I've been playing with this on a bare metal ARM target using the arm-none-eabi-gcc toolchain (in order to run rapidyml). I think rapidyml + c4core are a great combo for a small embedded system, being lightweight.

There is one issue, however, and that's regarding the use of <chrono>. This isn't well supported on bare-metal targets since getting the current time typically results in a call to the OS, or a SVC call. When compiling/linking rapidyml + c4core with -nostdlib, linking fails unless the user provides an implementation of std::chrono::high_resolution_clock::now() (ie std::chrono::_V2::system_clock::now()).

When compiling/linking with newlib (that is, omit the -nostdlib flag), it still doesn't work unless the user provides a custom implementation of `_gettimeofday'.

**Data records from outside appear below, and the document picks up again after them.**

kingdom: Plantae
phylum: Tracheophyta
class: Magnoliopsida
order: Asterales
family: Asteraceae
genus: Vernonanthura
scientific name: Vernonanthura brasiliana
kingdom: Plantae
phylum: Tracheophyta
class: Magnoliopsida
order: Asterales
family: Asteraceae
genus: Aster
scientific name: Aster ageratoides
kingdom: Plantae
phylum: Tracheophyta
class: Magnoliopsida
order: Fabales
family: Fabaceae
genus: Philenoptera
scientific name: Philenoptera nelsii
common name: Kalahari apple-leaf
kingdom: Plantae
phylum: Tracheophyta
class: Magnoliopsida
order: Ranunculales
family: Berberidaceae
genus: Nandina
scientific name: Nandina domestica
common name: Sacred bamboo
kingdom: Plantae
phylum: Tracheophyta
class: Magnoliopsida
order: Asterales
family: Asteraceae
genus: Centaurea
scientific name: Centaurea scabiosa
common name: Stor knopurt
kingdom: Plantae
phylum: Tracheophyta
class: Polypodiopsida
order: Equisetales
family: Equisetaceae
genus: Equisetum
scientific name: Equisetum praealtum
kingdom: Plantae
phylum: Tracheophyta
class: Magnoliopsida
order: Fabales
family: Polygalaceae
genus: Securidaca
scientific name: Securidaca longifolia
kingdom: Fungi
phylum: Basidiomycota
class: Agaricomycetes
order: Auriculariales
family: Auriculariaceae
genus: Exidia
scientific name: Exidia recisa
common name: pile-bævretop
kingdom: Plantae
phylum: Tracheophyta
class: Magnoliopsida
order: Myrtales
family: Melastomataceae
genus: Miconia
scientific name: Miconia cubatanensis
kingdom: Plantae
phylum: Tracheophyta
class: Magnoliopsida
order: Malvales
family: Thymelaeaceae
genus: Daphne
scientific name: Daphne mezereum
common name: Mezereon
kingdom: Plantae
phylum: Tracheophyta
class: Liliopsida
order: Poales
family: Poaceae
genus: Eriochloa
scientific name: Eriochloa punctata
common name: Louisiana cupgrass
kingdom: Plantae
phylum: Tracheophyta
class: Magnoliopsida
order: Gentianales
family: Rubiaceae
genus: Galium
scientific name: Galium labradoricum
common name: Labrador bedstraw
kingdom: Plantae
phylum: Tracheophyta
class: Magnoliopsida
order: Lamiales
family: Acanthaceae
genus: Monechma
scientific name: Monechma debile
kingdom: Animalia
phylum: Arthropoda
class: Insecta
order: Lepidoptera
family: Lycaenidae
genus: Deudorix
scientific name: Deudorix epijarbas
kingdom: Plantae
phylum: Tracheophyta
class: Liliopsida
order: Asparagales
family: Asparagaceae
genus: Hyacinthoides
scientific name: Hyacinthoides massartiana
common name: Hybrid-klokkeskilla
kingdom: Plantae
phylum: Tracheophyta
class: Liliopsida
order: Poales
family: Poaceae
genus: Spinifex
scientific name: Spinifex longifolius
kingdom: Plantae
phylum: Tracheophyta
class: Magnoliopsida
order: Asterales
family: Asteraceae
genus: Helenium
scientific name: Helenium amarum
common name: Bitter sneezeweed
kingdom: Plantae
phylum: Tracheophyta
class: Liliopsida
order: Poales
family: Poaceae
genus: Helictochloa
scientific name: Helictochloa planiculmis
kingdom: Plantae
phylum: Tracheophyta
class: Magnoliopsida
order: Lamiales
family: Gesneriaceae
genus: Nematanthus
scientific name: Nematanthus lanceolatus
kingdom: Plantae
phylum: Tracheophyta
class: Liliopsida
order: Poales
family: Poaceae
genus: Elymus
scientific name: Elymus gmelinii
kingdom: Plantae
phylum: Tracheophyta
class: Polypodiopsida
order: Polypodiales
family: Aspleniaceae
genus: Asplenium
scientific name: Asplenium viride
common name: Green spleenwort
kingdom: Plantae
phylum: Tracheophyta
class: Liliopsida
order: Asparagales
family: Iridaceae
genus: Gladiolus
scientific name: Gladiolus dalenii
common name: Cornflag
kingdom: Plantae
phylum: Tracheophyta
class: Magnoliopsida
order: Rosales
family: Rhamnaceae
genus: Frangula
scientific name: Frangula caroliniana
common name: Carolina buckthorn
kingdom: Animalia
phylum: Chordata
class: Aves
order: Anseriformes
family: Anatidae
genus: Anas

I'm not sure the best solution to this. Some ideas:

• Add an additional #if defined check in currtime() something like:

#elif defined(__ARM_EABI__)
	return time_type{0};

But I'm not sure what symbol to check for, because __arm__ and __ARM_EABI__ could both be set even with embedded Linux or an RTOS.

• Add a compilation flag such as "-DCOMPILE_BAREMETAL" which does the above (makes currtime() a stub returning 0 always)
• Add a compilation flag to omit compiling and including time.cpp/hpp. It seems that these functions aren't used by c4core itself, so this shouldn't interfere.
• Add compilations flags just for c4/time.cpp (or in-source __attribute__s to push flags for currtime()), so that currtime() will be optimized out before the linker sees it. Obviously, this fails if the user makes a call to currtime() or busy_wait() or exetime().

The other issue blocking usage on bare-metal systems was with fast-float, see this issue. It looks like will be addressed soon with #122 and #123

In any case, thanks for your hard work on this, and I've been enjoying using it on a small embedded system (with workarounds, which I'd love to get rid of).